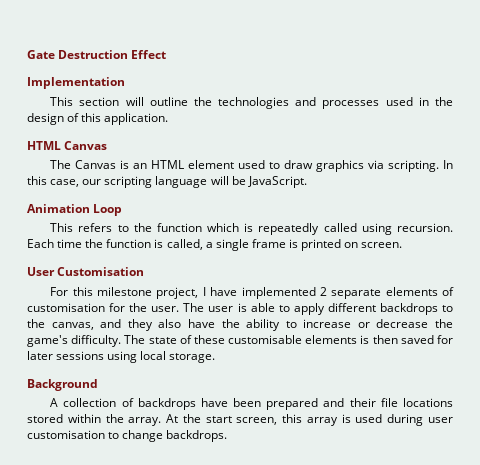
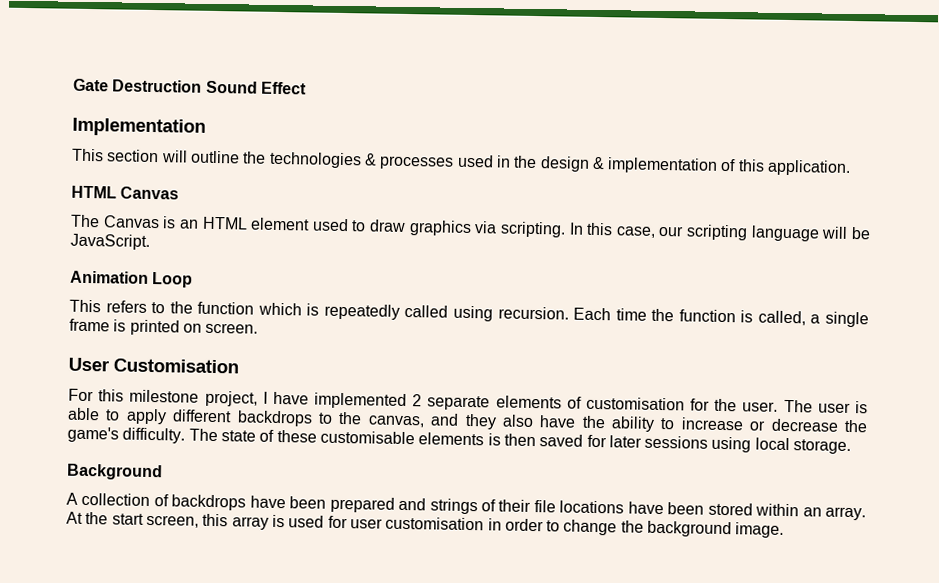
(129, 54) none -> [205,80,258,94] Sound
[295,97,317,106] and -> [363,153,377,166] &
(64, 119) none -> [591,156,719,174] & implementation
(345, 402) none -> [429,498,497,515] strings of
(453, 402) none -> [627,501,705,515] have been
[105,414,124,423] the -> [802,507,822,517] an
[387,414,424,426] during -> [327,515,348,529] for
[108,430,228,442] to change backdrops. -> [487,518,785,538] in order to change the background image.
*****
(Exercise details): Show a copy of each line from the records above in which the string "none" occurs.

(Finished task):
(129, 54) none -> [205,80,258,94] Sound
(64, 119) none -> [591,156,719,174] & implementation
(345, 402) none -> [429,498,497,515] strings of
(453, 402) none -> [627,501,705,515] have been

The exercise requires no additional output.